Published in the Wall Street Journal on 24 September 2020
China is the only major world economy reporting any economic growth today. It went first into Covid-19 and was first out, grinding out 3.2% growth in the most recent quarter while the U.S. shrank 9.5% and other advanced economies endured double-digit declines. High-tech monitoring, comprehensive testing and aggressive top-down containment measures enabled China to get the virus under control while others struggled. The Middle Kingdom may even deliver a modest year-over-year economic expansion in 2020.
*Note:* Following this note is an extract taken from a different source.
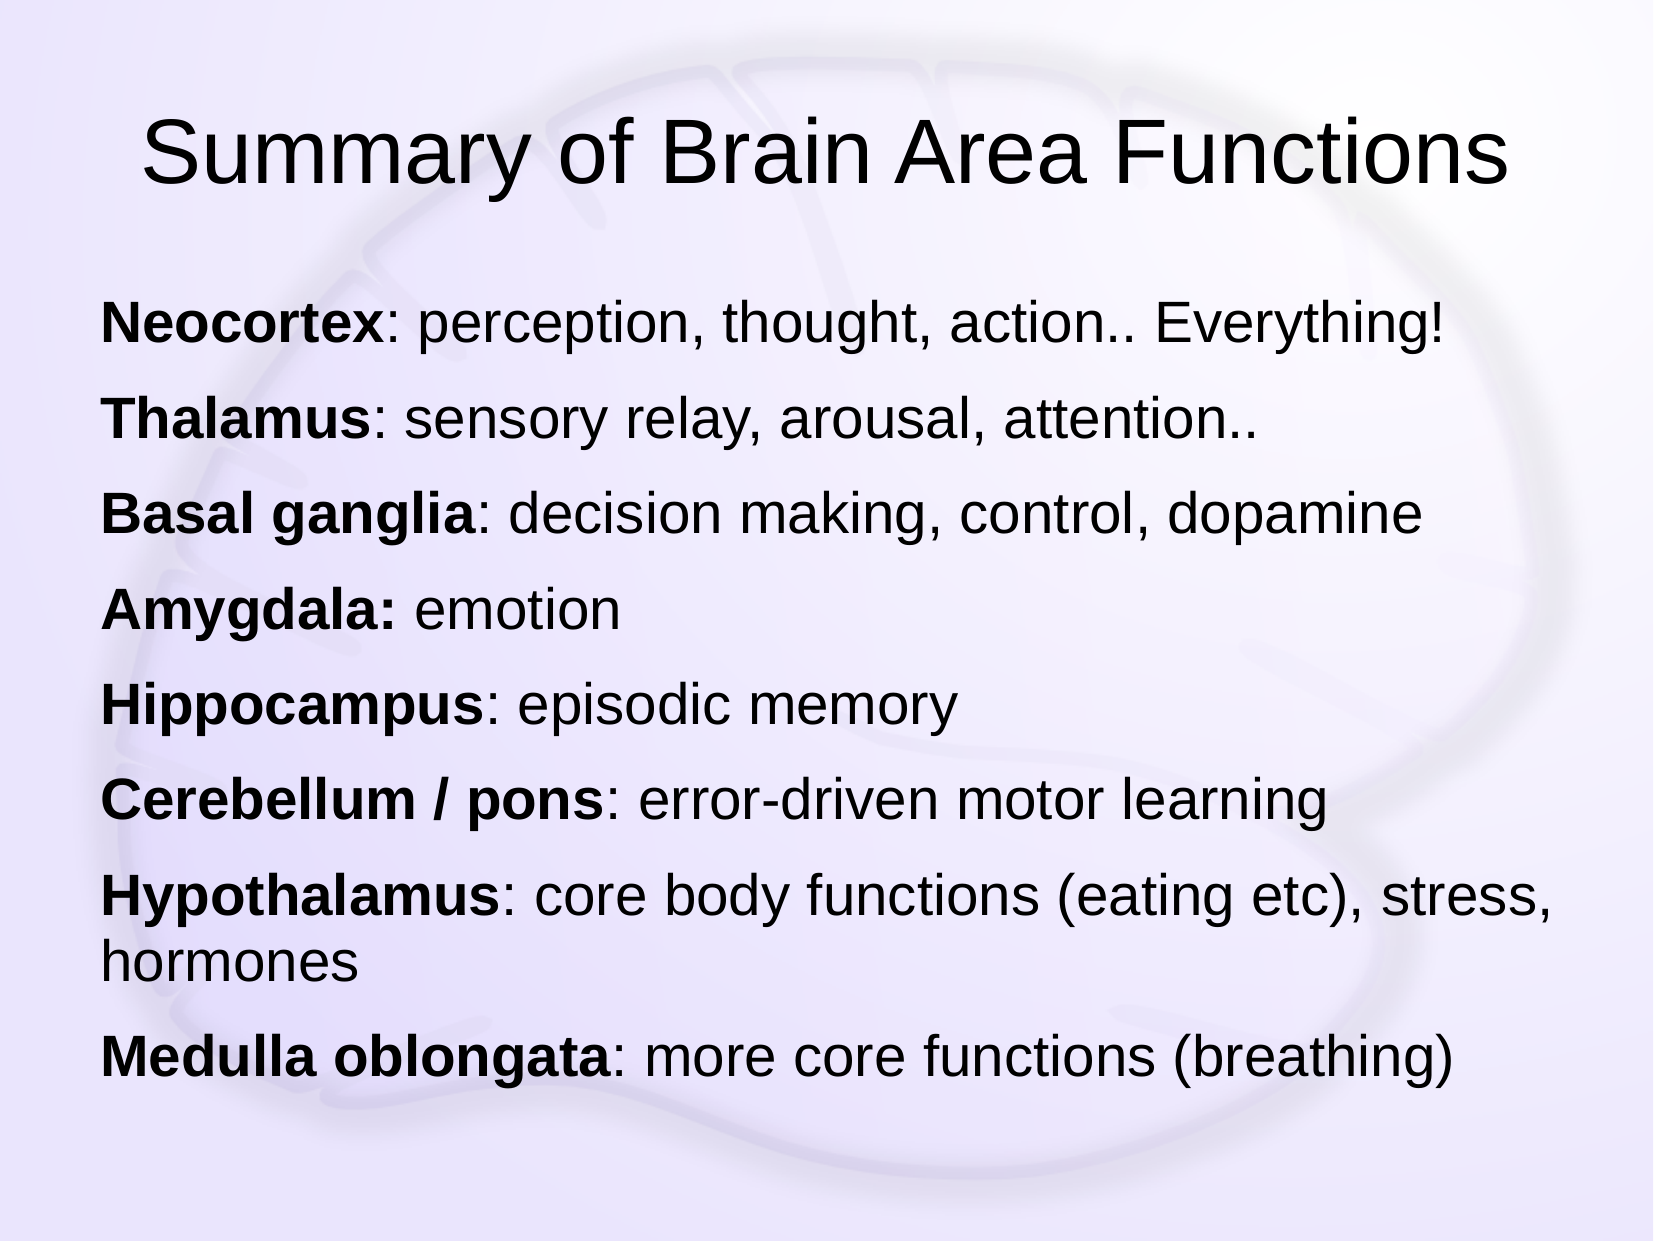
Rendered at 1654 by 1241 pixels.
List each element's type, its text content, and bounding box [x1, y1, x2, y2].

picture [0, 0, 1654, 1241]
list Neocortex: perception, thought, action.. Everything! Thalamus: sensory relay, arousal, attention.. Basal ganglia: decision making, control, dopamine Amygdala: emotion Hippocampus: episodic memory Cerebellum / pons: error-driven motor learning Hypothalamus: core body functions (eating etc), stress, hormones Medulla oblongata: more core functions (breathing) [82, 290, 1571, 1110]
title Summary of Brain Area Functions [82, 49, 1571, 257]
This rebound is real, but behind the short-term numbers the economic restart is dubious. China’s growth spurt isn’t the beginning of a robust recovery but an uneven bounce fueled by infrastructure construction. Second-quarter data showed the same imbalance other nations are wrestling with: Investment contributed 5 percentage points to growth, while consumption fell, subtracting 2.3 points.
Since 2017, the China Dashboard, a joint project of Rhodium Group and the Asia Society Policy Institute, has tracked economic policy in China closely for signs of progress. Despite repeated commitments from Chinese authorities to open up and address the country’s overreliance on debt, the China Dashboard has observed delayed attempts and even backtracking on reforms. The Covid-19 outbreak offered an opportunity for Beijing to shift course and deliver on market reforms. Signals from leaders this spring hinted at fixing defunct market mechanisms. But notably, the long list of reforms promised in May was almost the same as previous lists—such as separating capital management from business management at state firms and opening up to foreign investment while increasing the “quality” of outbound investment—which were adopted by the Third Plenum in 2013. In other words, promised recent reforms didn’t happen, and nothing in the new pronouncements explains why or how this time will be different.
An honest look at the forces behind China’s growth this year shows a doubling down on state-managed solutions, not real reform. State-owned entities, or SOEs, drove China’s investment-led recovery. In the first half of 2020, according to China’s National Bureau of Statistics, fixed-asset investment grew by 2.1% among SOEs and decreased by 7.3% in the private sector. Finished product inventory for domestic private firms rose sharply in the same period—a sign of sales difficulty—while SOE inventory decreased slightly, showing the uneven nature of China’s growth.
Perhaps the most significant demonstration of mistrust in markets is the “internal circulation” program first floated by President Xi Jinping in May. On the surface, this new initiative is supposed to expand domestic demand to complement, but not replace, external demand. But Beijing is trying to boost home consumption by making it a political priority. With household demand still shrinking, expect more subsidies to producers and other government interventions, rather than measures that empower buyers. Dictating to markets and decreeing that consumption will rise aren’t the hallmarks of an advanced economy.
The pandemic has forced every country to put short-term stability above future concerns, but no other country has looming burdens like China’s. In June the State Council ordered banks to “give up” 1.5 trillion yuan (around $220 billion) in profit, the only lever of control authorities have to reduce debt costs and support growth. In August China’s economic planning agency ordered six banks to set aside a quota to fund infrastructure construction with long-term loans at below-market rates. These temporary solutions threaten the financial stability of a system that is already overleveraged, pointing to more bank defaults and restructurings ahead.
China also faces mounting costs abroad. By pumping up production over the past six months, as domestic demand stagnated, Beijing has ballooned its trade surplus, fueling an international backlash against state-driven capitalism that goes far beyond Washington. The U.S. has pulled the plug on some channels for immigration, financial flows and technology engagement. Without naming China, a European Commission policy paper in June took aim at “subsidies granted by non-EU governments to companies in the EU.” Governments and industry groups in Germany, the Netherlands, France and Italy are also pushing China to change.
Misgivings about Beijing’s direction are evident even among foreign firms that have invested trillions of dollars in China in recent decades. A July 2020 UBS Evidence Lab survey of more than 1,000 chief financial officers across sectors in the U.S., China and North Asia found that 75% of respondents are considering moving some production out of China or have already done so. Nearly half the American executives with plans to leave said they would relocate more than 60% of their firms’ China-based production. Earlier this year Beijing floated economic reforms intended to forestall an exodus of foreign companies, but nothing has come of it.
For years, the world has watched and waited for China to become more like a free-market economy, thereby reducing American security concerns. At a time of profound stress world-wide, the multiple gauges of reform we have been monitoring through the China Dashboard point in the opposite direction. China’s economic norms are diverging from, rather than converging with, the West’s. Long-promised changes detailed at the beginning of the Xi era haven’t materialized.
Though Beijing talks about “market allocation” efficiency, it isn’t guided by what mainstream economists would call market principles. The Chinese economy is instead a system of state capitalism in which the arbiter is an uncontestable political authority. That may or may not work for China, but it isn’t what liberal democracies thought they would get when they invited China to take a leading role in the world economy.